Assigned task — The lines to copy are those in the records below that hold the word "Penurunan".

Dataset extract —

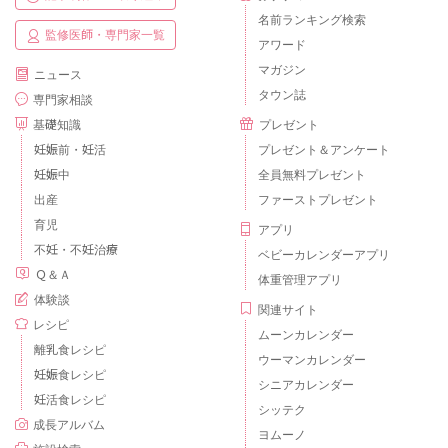
名前ランキング検索
監修医師・専門家一覧
アワード
マガジン
ニュース
タウン誌
専門家相談
基礎知識
プレゼント
妊娠前・妊活
プレゼント＆アンケート
妊娠中
全員無料プレゼント
出産
ファーストプレゼント
育児
アプリ
不妊・不妊治療
ベビーカレンダーアプリ
Ｑ＆Ａ
体重管理アプリ
体験談
関連サイト
レシピ
ムーンカレンダー
離乳食レシピ
ウーマンカレンダー
妊娠食レシピ
シニアカレンダー
妊活食レシピ
シッテク
成長アルバム
ヨムーノ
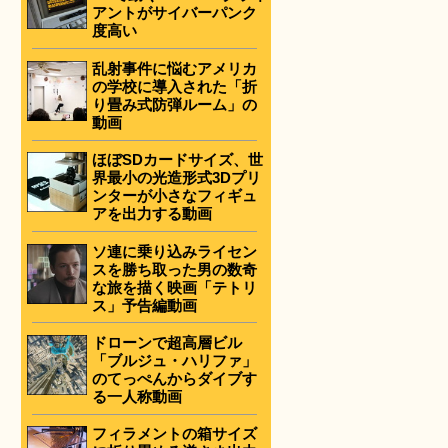
アントがサイバーパンク
度高い
乱射事件に悩むアメリカ
の学校に導入された「折
り畳み式防弾ルーム」の
動画
ほぼSDカードサイズ、世
界最小の光造形式3Dプリ
ンターが小さなフィギュ
アを出力する動画
ソ連に乗り込みライセン
スを勝ち取った男の数奇
な旅を描く映画「テトリ
ス」予告編動画
ドローンで超高層ビル
「ブルジュ・ハリファ」
のてっぺんからダイブす
る一人称動画
フィラメントの箱サイズ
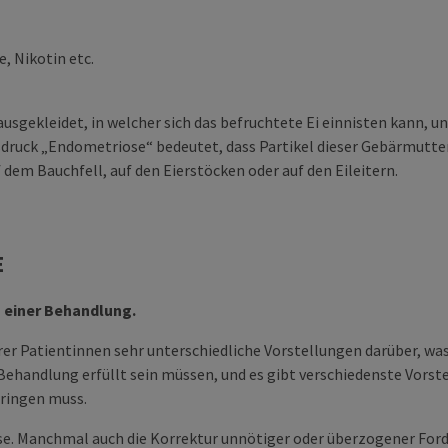
, Nikotin etc.
ausgekleidet, in welcher sich das befruchtete Ei einnisten kann, 
sdruck „Endometriose“ bedeutet, dass Partikel dieser Gebärmutte
em Bauchfell, auf den Eierstöcken oder auf den Eileitern.
E
g einer Behandlung.
er Patientinnen sehr unterschiedliche Vorstellungen darüber, was 
handlung erfüllt sein müssen, und es gibt verschiedenste Vorste
bringen muss.
nisse. Manchmal auch die Korrektur unnötiger oder überzogener 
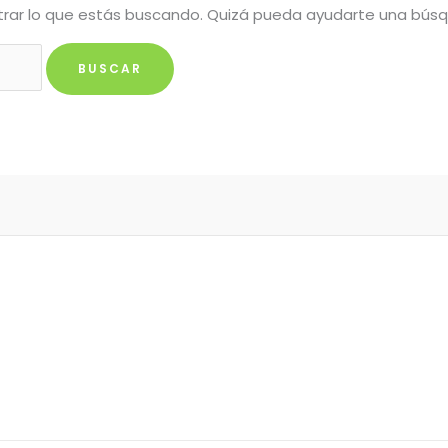
rar lo que estás buscando. Quizá pueda ayudarte una bús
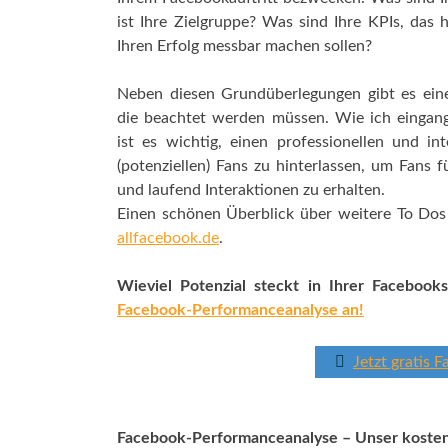
ist Ihre Zielgruppe? Was sind Ihre KPIs, das 
Ihren Erfolg messbar machen sollen?
Neben diesen Grundüberlegungen gibt es eine
die beachtet werden müssen. Wie ich eingang
ist es wichtig, einen professionellen und in
(potenziellen) Fans zu hinterlassen, um Fans 
und laufend Interaktionen zu erhalten.
Einen schönen Überblick über weitere To Dos
allfacebook.de
.
Wieviel Potenzial steckt in Ihrer Facebook
Facebook-Performanceanalyse an!
Jetzt gratis
Facebook-Performanceanalyse – Unser kosten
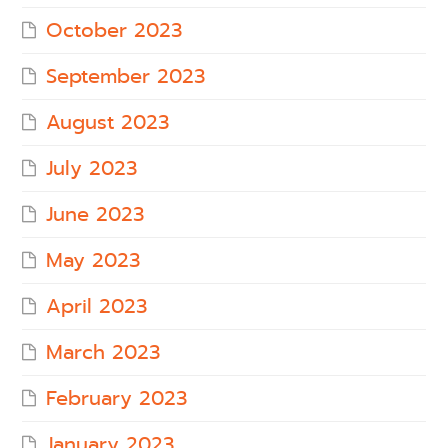
October 2023
September 2023
August 2023
July 2023
June 2023
May 2023
April 2023
March 2023
February 2023
January 2023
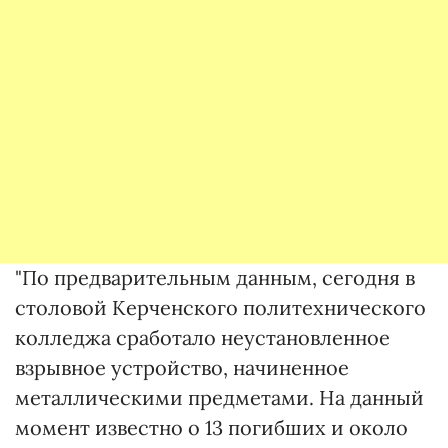
"По предварительным данным, сегодня в
столовой Керченского политехнического
колледжа сработало неустановленное
взрывное устройство, начиненное
металлическими предметами. На данный
момент известно о 13 погибших и около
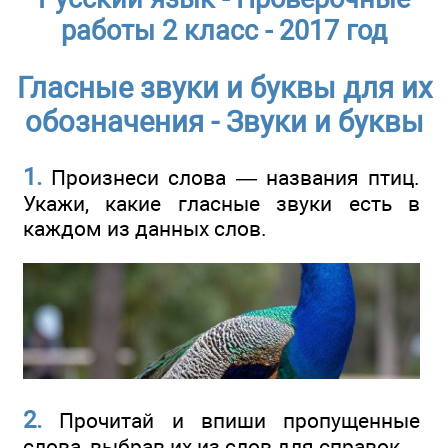
работы 2 класс - 2017 год
Гласные звуки и буквы для их
обозначения - Звуки и буквы
1.
Произнеси слова — названия птиц.
Укажи, какие гласные звуки есть в
каждом из данных слов.
2.
Прочитай и впиши пропущенные
слова, выбрав их из слов для справок.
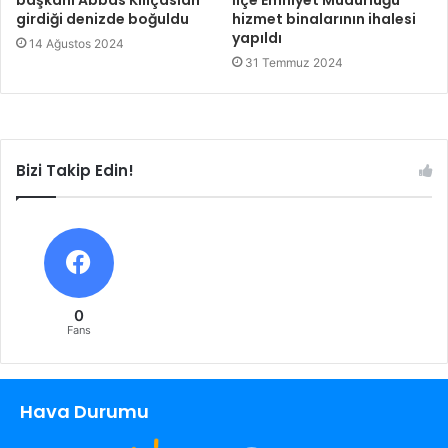
başkanı Abbas Kılıçaslan
İlçe Emniyet Müdürlüğü
girdiği denizde boğuldu
hizmet binalarının ihalesi
yapıldı
14 Ağustos 2024
31 Temmuz 2024
Bizi Takip Edin!
0
Fans
Hava Durumu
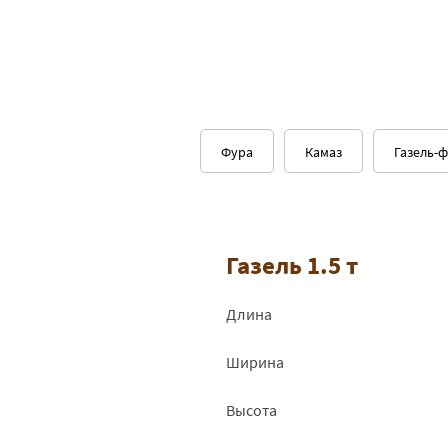
Фура
Камаз
Газель-
Газель 1.5 т
Длина
Ширина
Высота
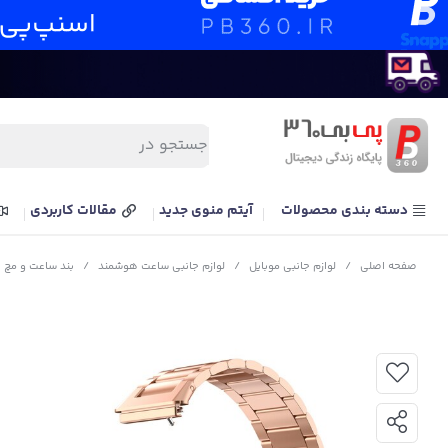
دسته بندی محصولات
آیتم منوی جدید
مقالات کاربردی
صفحه اصلی
/
لوازم جانبی موبایل
/
لوازم جانبی ساعت هوشمند
/
بند ساعت و مچ ب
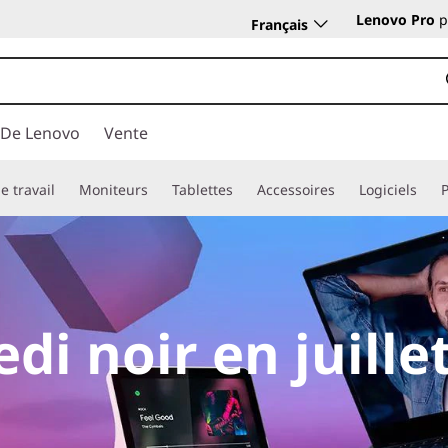
Lenovo Pro
p
Français
 De Lenovo
Vente
e travail
Moniteurs
Tablettes
Accessoires
Logiciels
di noir en juille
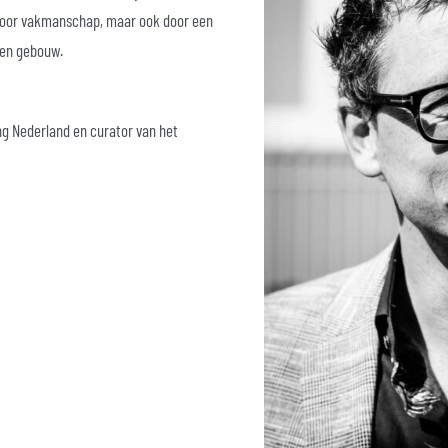
 door vakmanschap, maar ook door een
 een gebouw.
ng Nederland en curator van het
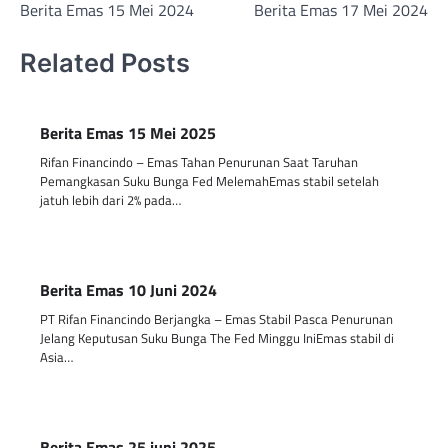
Berita Emas 15 Mei 2024
Berita Emas 17 Mei 2024
navigation
Related Posts
Berita Emas 15 Mei 2025
Rifan Financindo – Emas Tahan Penurunan Saat Taruhan
Pemangkasan Suku Bunga Fed MelemahEmas stabil setelah
jatuh lebih dari 2% pada…
Berita Emas 10 Juni 2024
PT Rifan Financindo Berjangka – Emas Stabil Pasca Penurunan
Jelang Keputusan Suku Bunga The Fed Minggu IniEmas stabil di
Asia…
Berita Emas 25 juni 2025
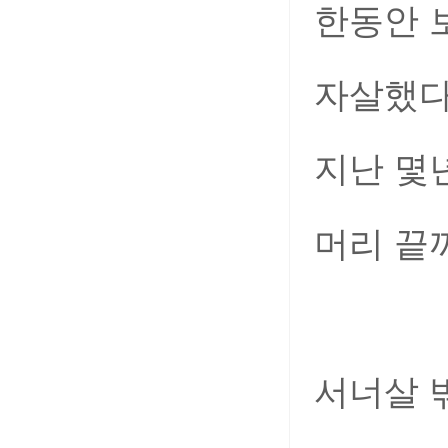
한동안 
자살했다
지난 몇
머리 끝
서너살 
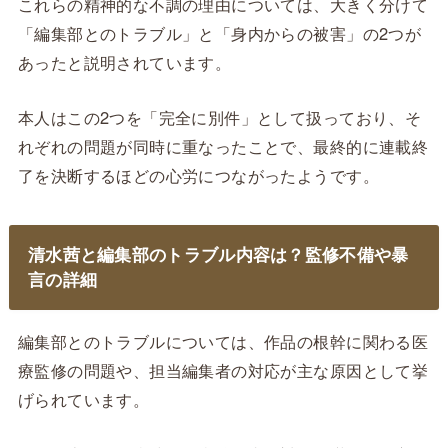
これらの精神的な不調の理由については、大きく分けて
「編集部とのトラブル」と「身内からの被害」の2つが
あったと説明されています。
本人はこの2つを「完全に別件」として扱っており、そ
れぞれの問題が同時に重なったことで、最終的に連載終
了を決断するほどの心労につながったようです。
清水茜と編集部のトラブル内容は？監修不備や暴
言の詳細
編集部とのトラブルについては、作品の根幹に関わる医
療監修の問題や、担当編集者の対応が主な原因として挙
げられています。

Answer to this exercise —
Rifan Financindo – Emas Tahan Penurunan Saat Taruhan
PT Rifan Financindo Berjangka – Emas Stabil Pasca Penurunan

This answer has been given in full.